In light of what I’ve experienced in practicing this way of keeping time and in the many theological and philosophical books currently in vogue that have a strong emphases on the liturgical year, I’ve come to have some doubts about its ability to do all we tend to hope. The Christian year we are told, forms us differently than the secular calendar, it immerses us in the story of Jesus and the church, training us to resist other loyalties, allegiances, priorities, and practices. This is commonly accepted in certain theological circles these days.
This claim, however, somehow seems to avoid being put to any empirical testing even though it is an empirical claim. The argument is made that liturgy does in fact form and shape a people that resist global capitalism, aren’t seduced by American militarism, and so on, and yet when asked where this particular liturgy-formed people is, there is usually just some quick excuses and then a return to extolling the virtues of the liturgy. Maybe the reason is that the liturgy that most Christian communities practice has been corrupted by secular calendars and methods. But empirically there’s not really any evidence for churches with untouched, uncorrupted liturgies birthing people who live more faithfully. There’s no sign that high church liturgies that haven’t been influenced by “the world” inherently produce social bodies that do all the things liturgical enthusiasts insist are encoded into the liturgy. One could cite the massive amounts of pristine and pure liturgy that went on in the Medieval Crusades, Hitler’s Germany, Pinochet’s Chile, or the famous scene in The Godfather when Michael Corleone renounces Satan and all his works as his minions slaughter his rivals.
My point is simply this: liturgical enthusiasts claim that practicing liturgy (and the Christian year in particular) effects an empirical change on the faithfulness of the church in the world. It does something, we are told. And yet it doesn’t. And when asked about this inconsistency such enthusiasts give very scant answers. The fact is that, as far as I can see, the correlation between Christian faithfulness and liturgical observance doesn’t really exist in any meaningful way. There is rampant unfaithfulness in churches with the best and most uncorrupted liturgy and there is remarkable faithfulness and vitality in churches who have the most compromised and immaterial worship forms around. And vice versa. As such I see no reason to be persuaded that liturgy does what its enthusiasts claim.

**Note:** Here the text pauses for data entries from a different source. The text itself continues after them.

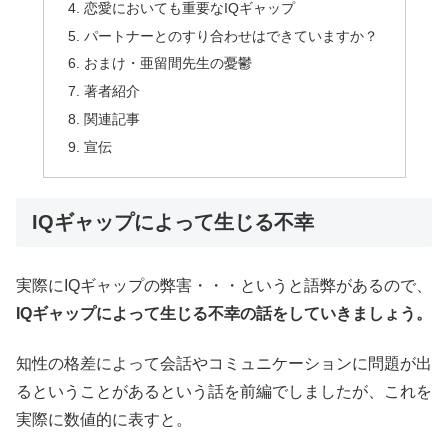
恋愛においても重要なIQギャップ
パートナーとのすり合わせはできていますか？
おまけ・亜留間先生の憂鬱
著者紹介
関連記事
宣伝
IQギャップによって生じる不幸
実際にIQギャップの弊害・・・というと語弊があるので、
IQギャップによって生じる不幸の話をしていきましょう。
知性の格差によって会話やコミュニケーションに問題が出
るということがあるという話を前編でしましたが、これを
実際に数値的に表すと。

To be clear, I’m not saying that liturgical practices are bad or something, or that observing the Christian year is not a good thing. Only that it doesn’t “just do it” the way it is popular to imagine these days. It suffers from the same vulnerability as all our attempts to fashion a common life together, not merely that it might become stained and corrupted by secular calendars, but that it might become, in itself an object of hope that we reify. We need much more humility, much more realism about our claims for what things like the liturgical calendar can do. To be sure God can and does meet us in worship, but more often than not it is a meeting like that of Zechariah, the father of John the Baptist with the Lord (Luke 1:8-20). While burning incense, going about the usual liturgical practices of their calendar, this priest was confronted, unprecedentedly with the Word of God in a meeting that terrified, overwhelmed, and left him literally speechless. It is in this coming of God, this free coming that we must place our hope, not in the “work” of our fragile attempts to offer praise. To the extent that our “work,” our liturgy becomes our answer to the problem of Christian faithfulness, we offer a different answer than that of the gospel.
With all that in mind, recognizing the impotence of the liturgical year to do what some enthusiasts would like it to, I suggest that Advent would be better spent talking about God than about our calendar and how we imagine it organizes us and sets us in the right over against the corrupt world. We do better to simply cry out for God’s coming than to make peace with God’s absence by fixating on our celebrations, with all their traditions and trappings. This impotence is built into the Christian year itself. It has always been meant to be something we simply look through, are helped along by, not something we look at, something we assign divine agency to, or hope in. Advent does not want us to talk about calendars and what they might do for us. It wants us to talk about God, to cry out for God, to long for God, to have literally no hope if God is not coming to us in a way exceedingly abundantly beyond all that we could every ask or think — even in our greatest liturgical calendars and celebrations.